- Khlong Khoi Subdistrict Location within Thailand
- Country: Thailand
- Province: Nonthaburi
- District: Pak Kret

Area
- • Total: 17.085 km^{2} (6.597 sq mi)

Population (2020)
- • Total: 8,383
- • Density: 490.66/km^{2} (1,270.8/sq mi)
- Time zone: UTC+7 (ICT)
- Postal code: 11120
- TIS 1099: 120610

= Khlong Khoi subdistrict, Nonthaburi =

Khlong Khoi (คลองข่อย, /th/) is one of the twelve subdistricts (tambon) of Pak Kret District, in Nonthaburi Province, Thailand. Neighbouring subdistricts are (from north clockwise) Lat Lum Kaeo, Khlong Phra Udom (Pathum Thani Province), Bang Khu Wat, Bang Tanai, Khlong Phra Udom (Nonthaburi Province), Bang Phlap, Lahan, Lam Pho, Lahan and Namai.

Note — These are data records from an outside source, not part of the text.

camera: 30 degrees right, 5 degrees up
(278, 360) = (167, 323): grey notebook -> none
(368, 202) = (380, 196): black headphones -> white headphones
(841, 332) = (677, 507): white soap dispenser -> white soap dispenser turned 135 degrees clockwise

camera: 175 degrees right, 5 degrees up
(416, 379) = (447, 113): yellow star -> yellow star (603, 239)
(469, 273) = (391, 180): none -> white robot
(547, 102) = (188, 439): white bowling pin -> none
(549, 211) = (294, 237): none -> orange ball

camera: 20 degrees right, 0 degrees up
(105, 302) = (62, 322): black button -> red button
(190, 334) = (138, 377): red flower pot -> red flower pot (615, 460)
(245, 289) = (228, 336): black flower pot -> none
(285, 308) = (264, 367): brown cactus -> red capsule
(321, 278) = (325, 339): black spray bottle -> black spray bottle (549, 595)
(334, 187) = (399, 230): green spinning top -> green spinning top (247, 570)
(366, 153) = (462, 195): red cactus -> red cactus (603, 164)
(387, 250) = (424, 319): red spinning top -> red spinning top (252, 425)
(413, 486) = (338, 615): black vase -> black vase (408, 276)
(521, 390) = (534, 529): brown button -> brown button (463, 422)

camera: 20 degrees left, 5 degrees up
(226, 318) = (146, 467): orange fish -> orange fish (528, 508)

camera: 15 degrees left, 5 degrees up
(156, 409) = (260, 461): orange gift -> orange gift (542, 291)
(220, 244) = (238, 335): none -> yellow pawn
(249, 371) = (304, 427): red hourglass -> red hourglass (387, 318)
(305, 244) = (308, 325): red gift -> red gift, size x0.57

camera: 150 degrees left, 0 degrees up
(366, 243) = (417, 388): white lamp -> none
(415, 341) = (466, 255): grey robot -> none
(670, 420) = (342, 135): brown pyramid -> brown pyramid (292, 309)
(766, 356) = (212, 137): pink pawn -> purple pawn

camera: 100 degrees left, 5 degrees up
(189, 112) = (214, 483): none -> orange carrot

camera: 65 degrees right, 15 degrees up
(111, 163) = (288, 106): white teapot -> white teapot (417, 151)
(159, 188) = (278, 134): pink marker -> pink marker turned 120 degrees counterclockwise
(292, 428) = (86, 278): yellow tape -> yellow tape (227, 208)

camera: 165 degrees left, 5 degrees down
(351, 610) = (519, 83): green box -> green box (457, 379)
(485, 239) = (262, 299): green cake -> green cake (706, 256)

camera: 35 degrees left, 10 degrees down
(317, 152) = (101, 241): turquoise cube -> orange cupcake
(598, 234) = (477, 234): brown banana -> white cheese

In 2020 it had a total population of 8,383 people.

==Administration==
===Central administration===
The subdistrict is subdivided into 12 administrative villages (muban).

| No. | Name | Thai |
|---|---|---|
| 01. | Ban Don Tan | บ้านดงตาล |
| 02. | Ban Khlong Sai | บ้านคลองไทร |
| 03. | Ban Khlong Khoi | บ้านคลองข่อย |
| 04. | Ban Khlong Bang Phum | บ้านคลองบางภูมิ |
| 05. | Ban Dong Kha | บ้านดงข่า |
| 06. | Ban Khu Wang Daeng | บ้านคูวังแดง |
| 07. | Ban Lam Lat Sawai (Ban Lat Sawai) | บ้านลำลาดสวาย (บ้านลาดสวาย) |
| 08. | Ban Pratu Nam Phra Udom | บ้านประตูน้ำพระอุดม |
| 09. | Ban Khlong Khut | บ้านคลองขุด |
| 10. | Ban Nong Klam (Ban Khlong Trong) | บ้านหนองกล่ำ (บ้านคลองตรง) |
| 11. | Ban Sam Wa | บ้านสามวา |
| 12. | Ban Lam Pho | บ้านลำโพ |

===Local administration===
The whole area of the subdistrict is covered by Khlong Khoi Subdistrict Administrative Organization (องค์การบริหารส่วนตำบลคลองข่อย).